Enfin, Washington devrait encourager Moscou à aider à contrôler l’influence croissante de la Chine dans les régions en développement, notamment l’Asie centrale, le Moyen-Orient élargi et l’Afrique. Dans la plupart des régions, la politique russe va régulièrement à l’encontre des intérêts américains ; Moscou considère toujours Washington comme son principal concurrent. Pourtant, alors que Pékin continue d’étendre sa portée économique et stratégique, Moscou finira par comprendre que c’est la Chine, et non les États-Unis, qui sape régulièrement l’influence russe dans bon nombre de ces domaines. Washington devrait défendre cette cause, en aidant à mieux aligner les intérêts russes et américains et en créant des opportunités de coordination de la stratégie régionale.

Compte tenu de l’antagonisme et de la méfiance qui affligent actuellement les relations entre la Russie et les États-Unis, il faudra du temps et une diplomatie déterminée à Washington pour changer le calcul stratégique de Moscou. La Russie pourrait bien s’en tenir à sa trajectoire actuelle, peut-être jusqu’à ce que Poutine finisse par quitter ses fonctions. Mais à la lumière du rythme et de l’ampleur impressionnants de l’ascension géopolitique de la Chine, il est maintenant temps de commencer à semer les graines d’une scission sino-russe, en particulier parmi les jeunes cadres et penseurs russes qui prendront les rênes après le départ de Poutine. .

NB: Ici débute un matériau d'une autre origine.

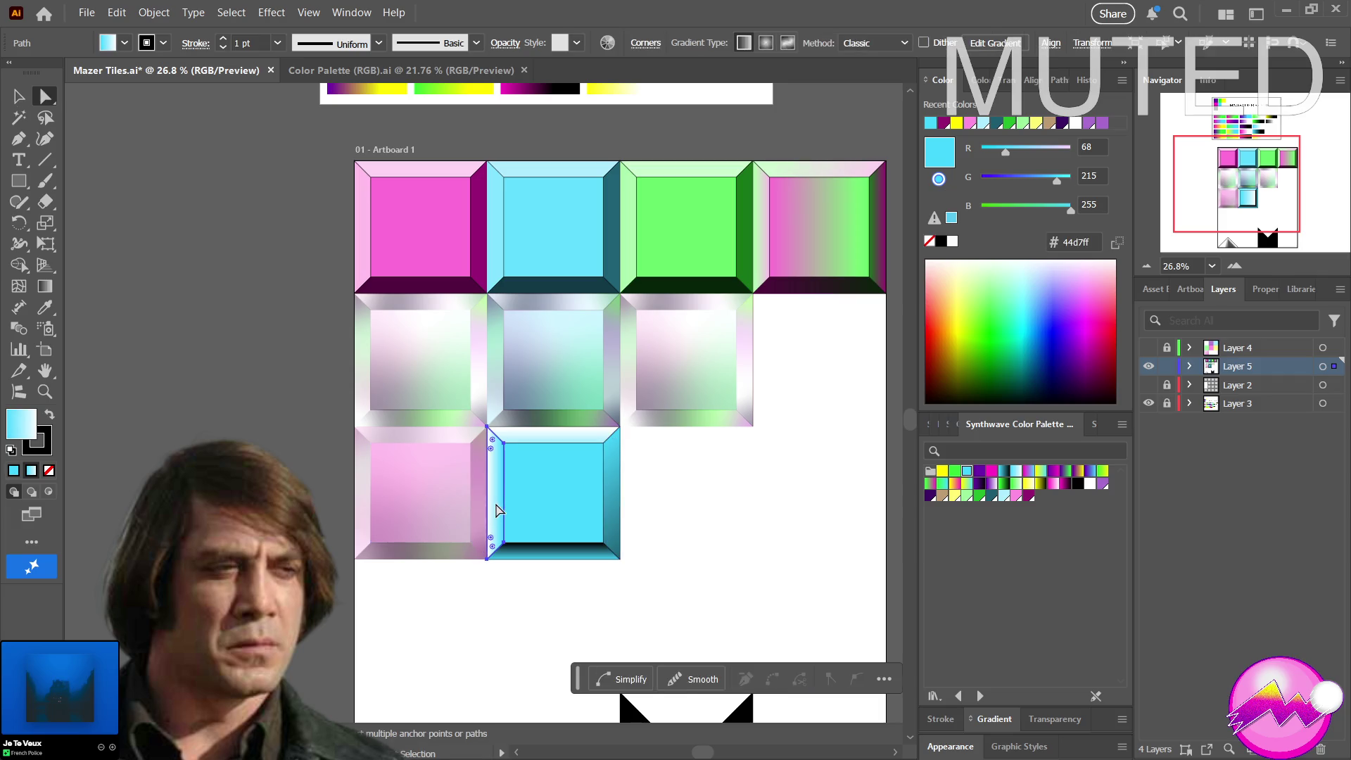
pyautogui.click(48, 307)
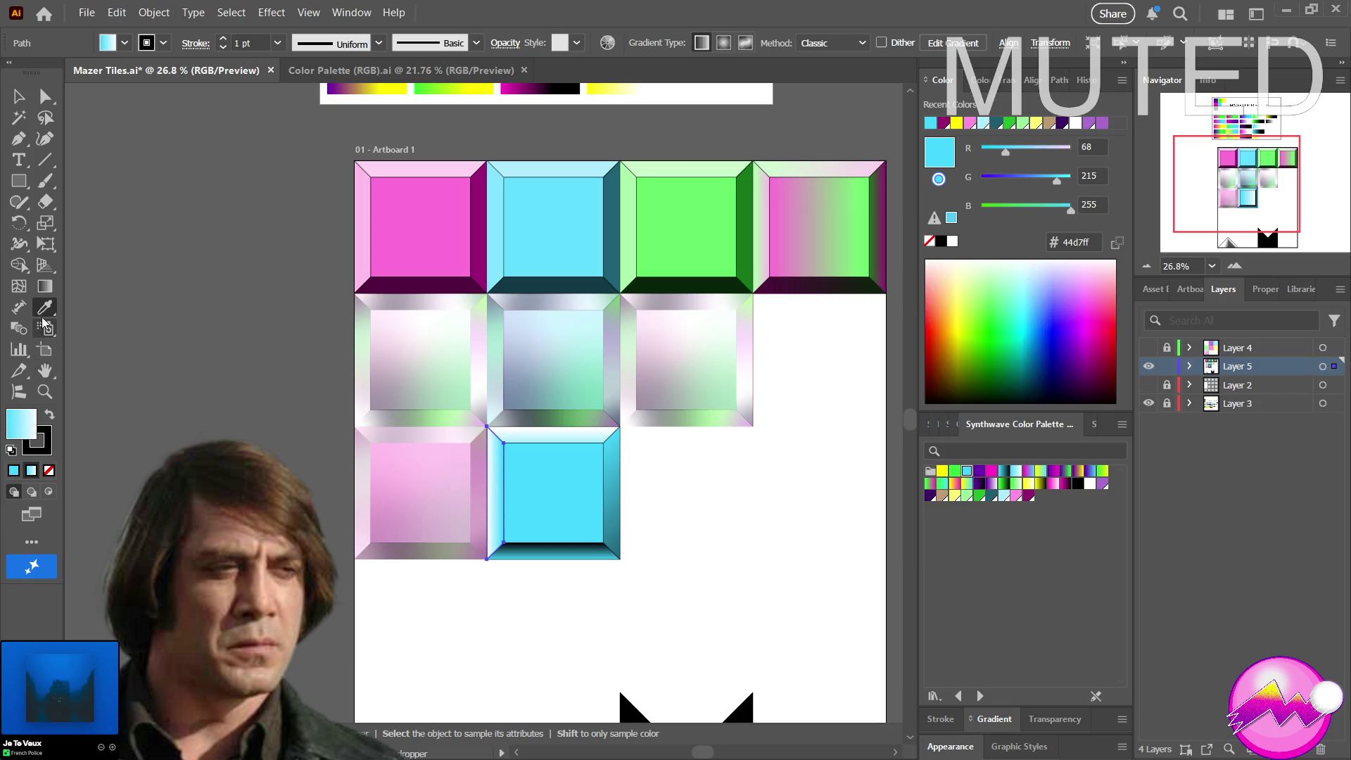
pyautogui.click(44, 286)
pyautogui.moveTo(498, 528); pyautogui.dragTo(497, 436)
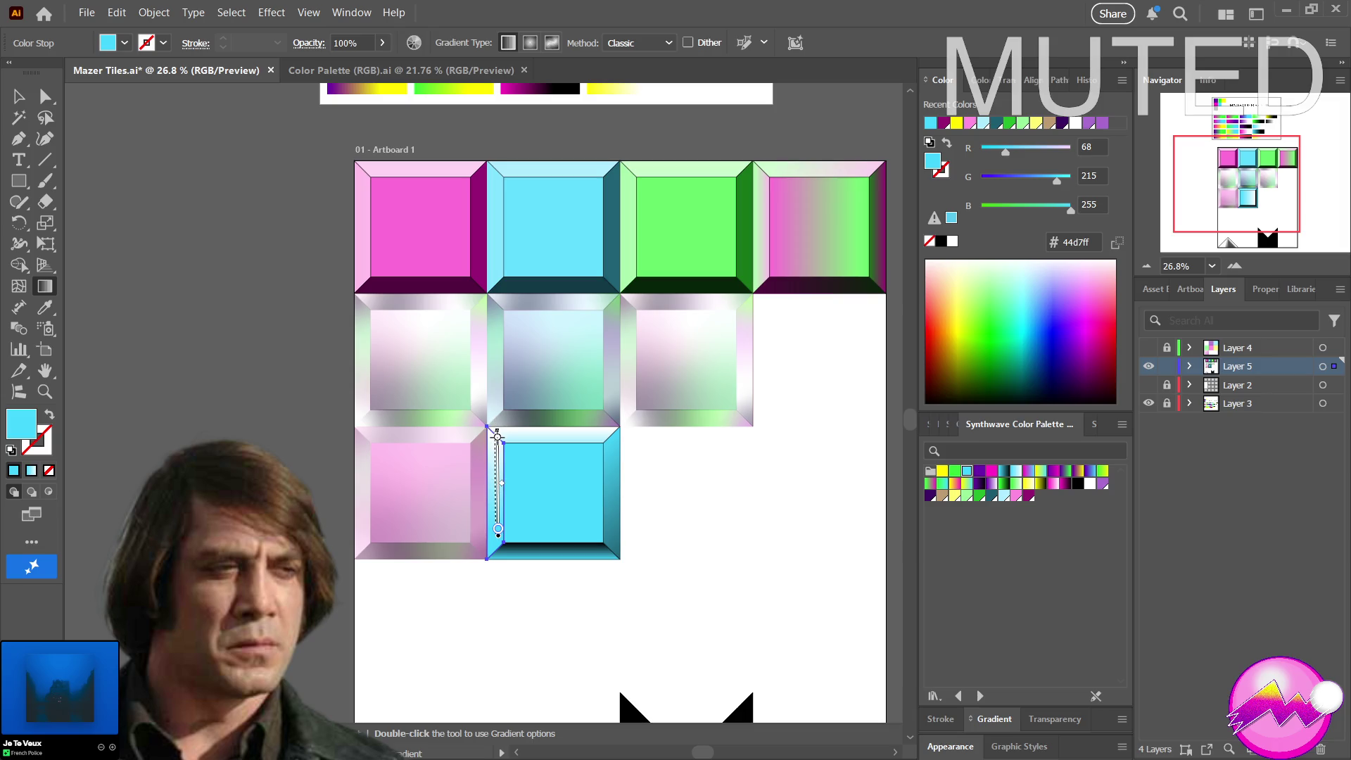
# Extend the left bevel's pale gradient up to its top, nudge it into place and deselect
pyautogui.moveTo(497, 435); pyautogui.dragTo(495, 486)
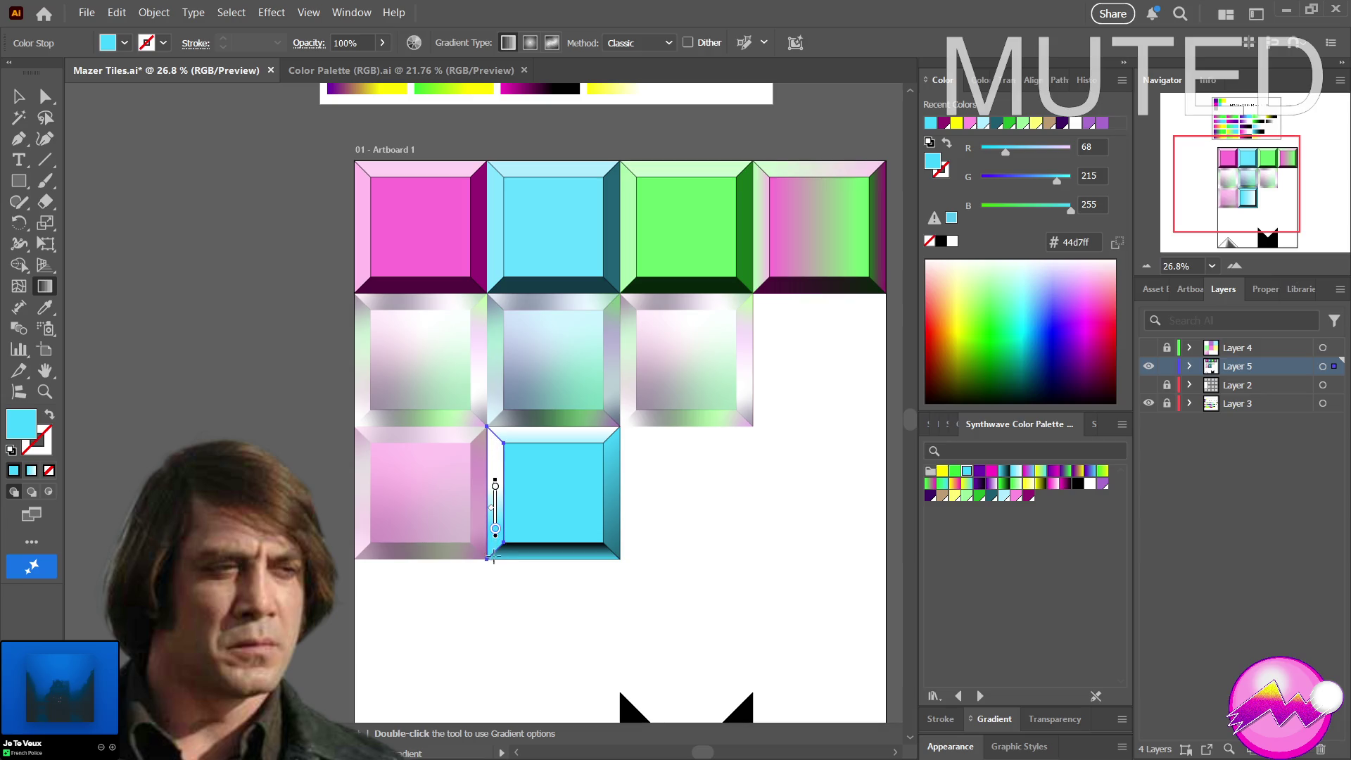
pyautogui.moveTo(496, 519); pyautogui.dragTo(493, 403)
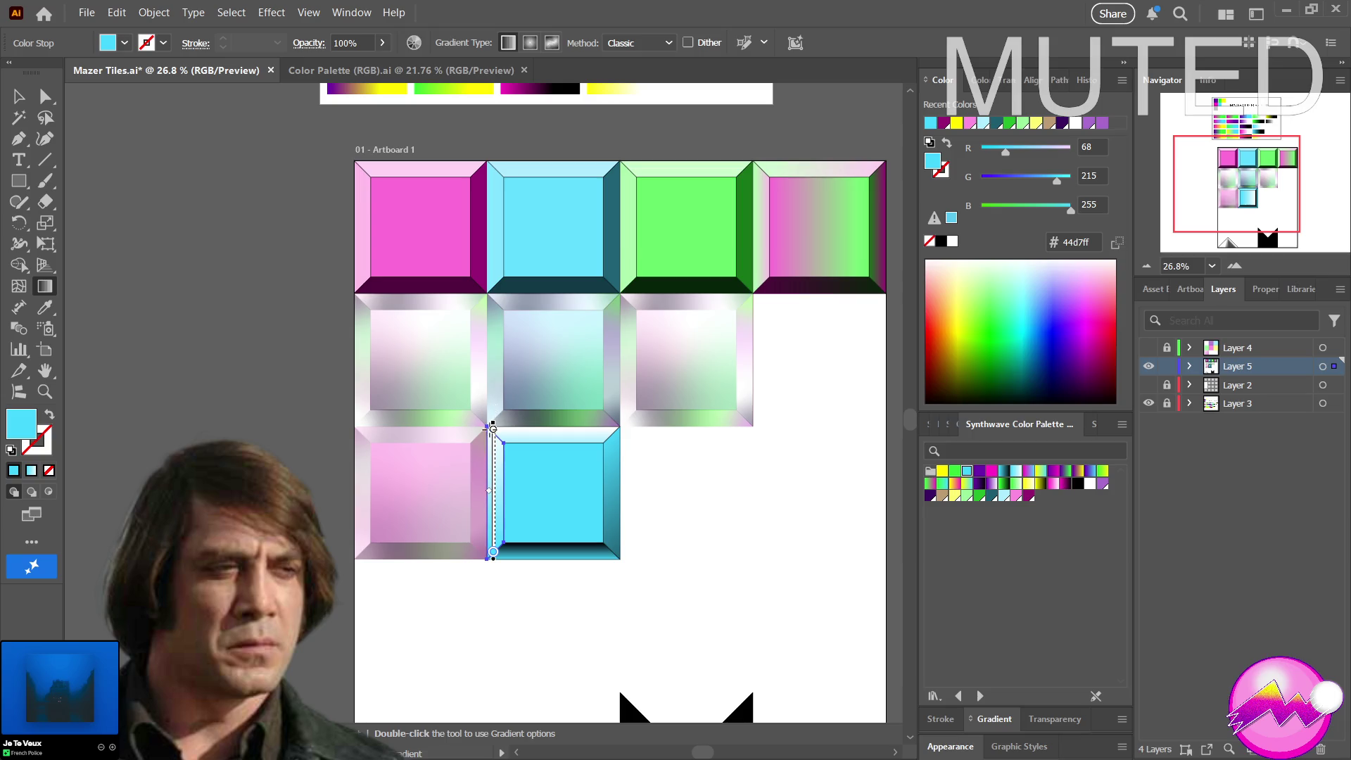
pyautogui.moveTo(493, 423); pyautogui.dragTo(495, 425)
pyautogui.click(576, 570)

Les efforts des États-Unis pour gérer avec succès et pacifiquement la montée de la Chine seront considérablement avancés si la Chine fait face à une pression stratégique sur plus que son flanc maritime et ne peut plus compter sur le soutien militaire et diplomatique constant de la Russie. Actuellement, la Chine est en mesure de se concentrer sur son expansion dans le Pacifique occidental et plus loin, en partie parce qu’elle a les mains relativement libres le long de ses frontières continentales et qu’elle bénéficie du soutien de Moscou. Les États-Unis seraient sages d’investir dans une stratégie à long terme pour changer cette équation en aidant à remettre en jeu les relations de la Chine avec la Russie. Ce serait une étape importante vers la construction d’un ordre multipolaire pluraliste et contrecarrant les efforts potentiels de Pékin pour construire un système international sinocentrique.

CHARLES A. KUPCHAN est Senior Fellow au Council on Foreign Relations et professeur d’affaires internationales à la School of Foreign Service et au Government Department de l’Université de Georgetown. Il est l’auteur de Isolationism: A History of America’s Efforts to Shield Itself From the World.

SAKHRI Mohamed

Je suis titulaire d'une licence en sciences politiques et relations internationales et d'un Master en études sécuritaire international avec une passion pour le développement web. Au cours de mes études, j'ai acquis une solide compréhension des principaux concepts politiques, des théories en relations internationales, des théories sécuritaires et stratégiques, ainsi que des outils et des méthodes de recherche utilisés dans ces domaines.